▶ **Brano di lettura**

- - - -

Il tifo da stadio (pro Russia o pro Ucraina) ci mette a nudo, senza sconti


di don Antonello Iapicca

GUERRA IN UCRAINA: L’INFORMAZIONE “DROGATA” (PERCHÉ IDEOLOGICAMENTE SCHIERATA) CI STA ALIENANDO…

Un altro, subdolo, inganno del demonio che appare in questo tempo è quello che ci spinge a stilare classifiche di malvagità, efferatezza e ogni altra cattiveria.

Come, di contro, a redigere classifiche di bontà, probità, onestà e ogni altra qualità morale.

Nel fondo perché la guerra, da qualunque parti la si guardi, ci coglie in fragrante peccato, e vorremmo sfuggire all’eco che di essa risuona in noi.

Proprio quello che il demonio vorrebbe nasconderci, riuscendoci quasi sempre con astuzia proverbiale. E proprio questa corsa a incasellare gli altri, chiunque essi siano, rivela in modo semplice, elementare, evidente, il virus del cuore e delle mente che origina ogni sorta di guerra e di orrore.

Guardiamo bene Putin, Zelensky e Biden. Fissiamoli, e chiediamoci: “mi sento migliore di loro?“. Il tifo da stadio a cui partecipiamo illudendoci di stare nella curva giusta, come accaduto per il Covid, ci mette a nudo senza sconti. La superbia sguazza in noi, e ci acceca con uno strabismo perverso.

Sintomatico l’orrore per le immagini delle stragi capace di convivere con la più piatta delle indifferenze per le linee guida dell’Oms che incitano all’aborto sino e “dopo” la nascita.

Mentre sentiamo salire i brividi dell’indignazione per i crimini della guerra (non importa commessi da chi, non è questo l’oggetto di queste riflessioni), per le immagini raccapriccianti che scorrono sugli schermi, non battiamo ciglio per i bimbi, cioè per le persone, dilaniate, sventrate, risucchiate e polverizzate dagli aborti che infestano oggi, ora, in questo preciso momento, le cliniche a cento metri da casa nostra.

- - - -

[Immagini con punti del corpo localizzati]
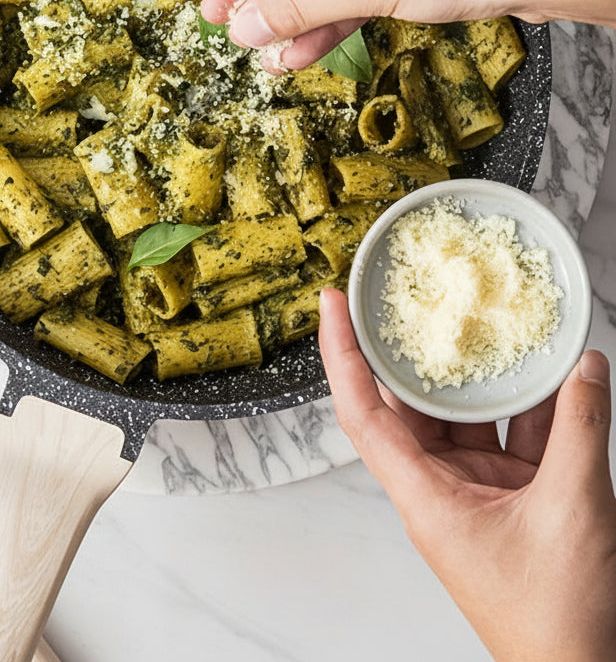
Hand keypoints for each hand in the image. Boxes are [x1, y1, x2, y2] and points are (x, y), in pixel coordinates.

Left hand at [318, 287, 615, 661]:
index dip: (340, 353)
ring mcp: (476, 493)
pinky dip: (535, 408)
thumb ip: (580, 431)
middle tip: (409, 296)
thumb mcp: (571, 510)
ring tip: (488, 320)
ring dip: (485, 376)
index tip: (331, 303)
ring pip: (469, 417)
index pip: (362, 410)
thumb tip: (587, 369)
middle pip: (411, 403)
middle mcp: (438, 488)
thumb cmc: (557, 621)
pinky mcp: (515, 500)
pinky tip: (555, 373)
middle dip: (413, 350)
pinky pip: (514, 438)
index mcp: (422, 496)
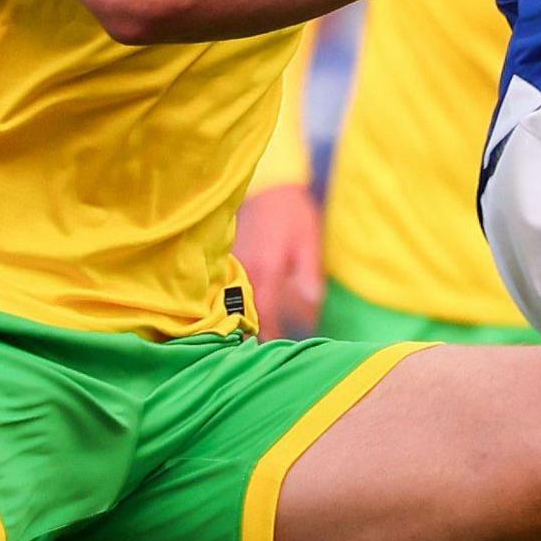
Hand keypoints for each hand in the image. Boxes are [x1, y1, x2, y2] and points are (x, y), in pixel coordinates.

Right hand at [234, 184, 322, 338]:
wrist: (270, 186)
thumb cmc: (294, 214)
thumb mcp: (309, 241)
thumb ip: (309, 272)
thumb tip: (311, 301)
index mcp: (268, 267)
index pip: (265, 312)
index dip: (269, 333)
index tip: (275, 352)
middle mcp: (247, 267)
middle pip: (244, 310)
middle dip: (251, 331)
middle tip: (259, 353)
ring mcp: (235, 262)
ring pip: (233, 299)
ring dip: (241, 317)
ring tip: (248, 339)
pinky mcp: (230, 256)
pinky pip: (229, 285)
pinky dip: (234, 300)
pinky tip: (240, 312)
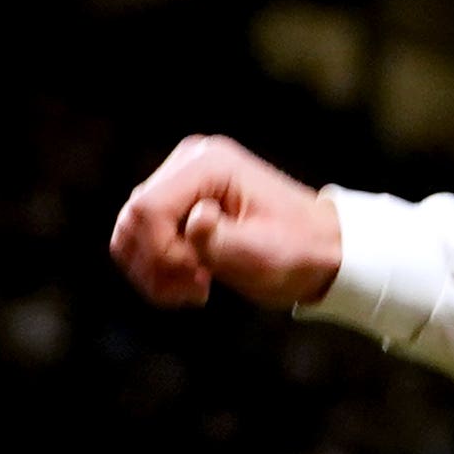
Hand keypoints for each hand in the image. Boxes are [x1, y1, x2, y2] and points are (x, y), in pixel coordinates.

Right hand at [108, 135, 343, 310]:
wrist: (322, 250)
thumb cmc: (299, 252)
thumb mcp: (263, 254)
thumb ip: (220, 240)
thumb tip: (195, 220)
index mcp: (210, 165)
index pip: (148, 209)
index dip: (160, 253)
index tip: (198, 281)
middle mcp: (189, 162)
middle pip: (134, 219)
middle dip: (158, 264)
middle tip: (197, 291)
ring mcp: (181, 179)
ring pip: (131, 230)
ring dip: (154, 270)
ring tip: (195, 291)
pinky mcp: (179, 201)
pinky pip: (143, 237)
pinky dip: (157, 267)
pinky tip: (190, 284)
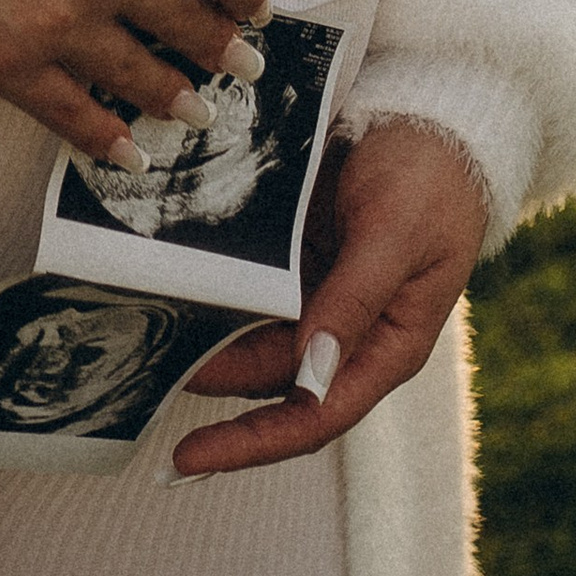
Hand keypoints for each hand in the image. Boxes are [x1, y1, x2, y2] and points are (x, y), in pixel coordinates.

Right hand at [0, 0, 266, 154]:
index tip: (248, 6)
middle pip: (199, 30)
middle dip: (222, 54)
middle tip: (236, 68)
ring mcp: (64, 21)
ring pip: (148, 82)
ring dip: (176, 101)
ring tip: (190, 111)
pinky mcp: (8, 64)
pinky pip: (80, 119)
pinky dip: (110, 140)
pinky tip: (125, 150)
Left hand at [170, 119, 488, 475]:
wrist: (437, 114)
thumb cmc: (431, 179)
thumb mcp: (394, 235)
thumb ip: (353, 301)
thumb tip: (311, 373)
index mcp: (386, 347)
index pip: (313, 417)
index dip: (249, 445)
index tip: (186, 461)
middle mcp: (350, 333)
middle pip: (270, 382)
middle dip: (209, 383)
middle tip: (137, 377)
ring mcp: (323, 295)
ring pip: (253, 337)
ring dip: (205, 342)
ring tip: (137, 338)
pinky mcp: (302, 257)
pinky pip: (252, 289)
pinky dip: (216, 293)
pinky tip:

- - - -

▶ **Attività richieste**
1) Indica se le seguenti affermazioni concordano con il brano sul tifo da stadio. Per ciascuna rispondi sì o no e cita le parole decisive del brano: (a) il brano nomina Putin, Zelensky e Biden; (b) secondo il brano, il demonio non riesce quasi mai a nasconderci ciò che vuole; (c) il brano collega il tifo da stadio a quanto accaduto per il Covid.
2) Scrivi il seguito del brano sul tifo da stadio per la guerra in Ucraina, partendo dopo l'ultima frase riportata.
I record provengono da una fonte diversa dal brano.

▶ **Soluzioni**
1)
(a) Sì: «Guardiamo bene Putin, Zelensky e Biden.»
(b) No: «riuscendoci quasi sempre con astuzia proverbiale»
(c) Sì: «come accaduto per il Covid»

2)
È evidente come attraverso un’informazione drogata perché ideologicamente schierata, il demonio ci conduce nella più letale delle alienazioni; ma ciò è possibile perché un inganno ancora più subdolo ci ha già reso vulnerabili di fronte al bombardamento di notizie, immagini e parole avvelenate.

Nulla potrebbero i media, i potenti e le loro strategie se fossimo immunizzati dalla Verità. Se fossimo cioè davvero di Cristo. Se, come scrive San Paolo, fossimo crocifissi con Lui e non fossimo più noi a vivere ma Cristo in noi.

Nulla potrebbe danneggiarci, nessun veleno ideologico, nessuna menzogna, nessun sofisma. Ma se cadiamo così facilmente nella trappola del giudizio, orientato verso chicchessia e, soprattutto, esplicitato in qualsiasi forma, vuol dire che siamo preda della “fake” originale, abbiamo abboccato all’amo del demonio e ci crediamo Dio.

Anche se le nostre analisi sono lucide, e sappiamo riconoscere il marcio satanico travestito di luce che la maggioranza crede fermamente essere la verità e la giustizia.

E lo stesso sdegno in fondo è rivolto contro di noi, contro l’uomo vecchio guerrafondaio e incapace di amare e perdonare. Potessimo capirlo, e desiderare di essere il figlio che Dio ha pensato creandoci.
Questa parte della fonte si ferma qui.